_Passage given_
════════════════════
He gives eight lines in total, or two Rubai, which he signs “Omar K.”  Below this, in Campbell’s secretarial hand, she has penned the name “B.T. Thorne,” as if in attribution.  Ms. Campbell could have had no knowledge of Berkeley Thorne on her own; this must be a note by Guy himself intended to explain something further about the origin of the passage.  I remembered again the line from his pamphlet, “One of [Thorne’s] favorite poems was the Rubiyat of Omar Khayyam, from which he often quoted.”  Might not this have been one of the wise lines which Berkeley so often pronounced to impress and startle his classmates?

I was so pleased at this initial discovery that it took me some minutes to realize its importance.  This was a full name.  A name with a middle initial.  B.T. Thorne.  Berkeley T. Thorne.  Mr. Monk, that great North Bridgton historian, had just given me my clue from fifty years beyond the grave.  One final service to the interest of history in Bridgton.  If I was to plunge into the polyglot crowds of 1890’s Chicago, then the fifth largest city in the world, this was all the help I was going to get.  I began with a letter to the Chicago Historical Society, then a second to Erik Larson, author of the groundbreaking “Devil in the White City,” one of the best descriptions of the Columbian Exposition ever written.  While waiting for his response, Chicago’s historians got back to me, and to their credit the archivists at the Chicago History Museum and Newberry library did a wonderful amount of research work, though sadly the employment records of the Exposition have not survived, and no attendance sheets were ever taken.  After weeks of looking I had to call the search off.  Likewise Mr. Larson, besides the observation that Berkeley Thorne “has got to be an assumed name, it’s too perfect!” was unable to find anything in his research material which even mentioned a Thorne.
════════════════════
_Information shown_
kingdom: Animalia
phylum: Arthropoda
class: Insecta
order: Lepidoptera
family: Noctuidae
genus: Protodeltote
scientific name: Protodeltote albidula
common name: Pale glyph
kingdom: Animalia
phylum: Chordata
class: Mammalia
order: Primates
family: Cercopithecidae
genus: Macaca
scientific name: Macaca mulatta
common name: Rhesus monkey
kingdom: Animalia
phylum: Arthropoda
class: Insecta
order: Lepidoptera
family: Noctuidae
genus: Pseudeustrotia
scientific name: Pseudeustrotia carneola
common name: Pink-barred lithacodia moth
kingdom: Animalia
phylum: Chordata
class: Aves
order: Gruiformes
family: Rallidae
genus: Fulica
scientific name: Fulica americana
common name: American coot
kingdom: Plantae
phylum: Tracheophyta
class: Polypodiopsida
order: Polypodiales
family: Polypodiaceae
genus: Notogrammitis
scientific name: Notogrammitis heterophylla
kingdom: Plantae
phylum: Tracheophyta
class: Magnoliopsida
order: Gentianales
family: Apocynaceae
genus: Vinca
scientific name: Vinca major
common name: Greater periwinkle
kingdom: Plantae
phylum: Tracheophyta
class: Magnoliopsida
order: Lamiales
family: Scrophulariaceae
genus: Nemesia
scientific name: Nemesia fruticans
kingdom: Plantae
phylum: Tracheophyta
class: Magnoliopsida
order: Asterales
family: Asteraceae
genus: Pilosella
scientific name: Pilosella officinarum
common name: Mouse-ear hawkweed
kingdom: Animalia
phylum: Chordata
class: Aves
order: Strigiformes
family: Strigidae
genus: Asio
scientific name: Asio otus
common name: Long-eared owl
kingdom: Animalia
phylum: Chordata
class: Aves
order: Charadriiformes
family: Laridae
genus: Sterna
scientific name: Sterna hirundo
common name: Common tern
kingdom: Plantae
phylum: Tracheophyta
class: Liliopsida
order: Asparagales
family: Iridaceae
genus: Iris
════════════════════
_Aim of the task_
Return the text of the Berkeley Thorne passage from "He gives eight" up to and including "startle his classmates?", copied word for word. The lines above aren't needed for the tasks.

_Correct answer_
He gives eight lines in total, or two Rubai, which he signs “Omar K.”  Below this, in Campbell’s secretarial hand, she has penned the name “B.T. Thorne,” as if in attribution.  Ms. Campbell could have had no knowledge of Berkeley Thorne on her own; this must be a note by Guy himself intended to explain something further about the origin of the passage.  I remembered again the line from his pamphlet, “One of [Thorne’s] favorite poems was the Rubiyat of Omar Khayyam, from which he often quoted.”  Might not this have been one of the wise lines which Berkeley so often pronounced to impress and startle his classmates?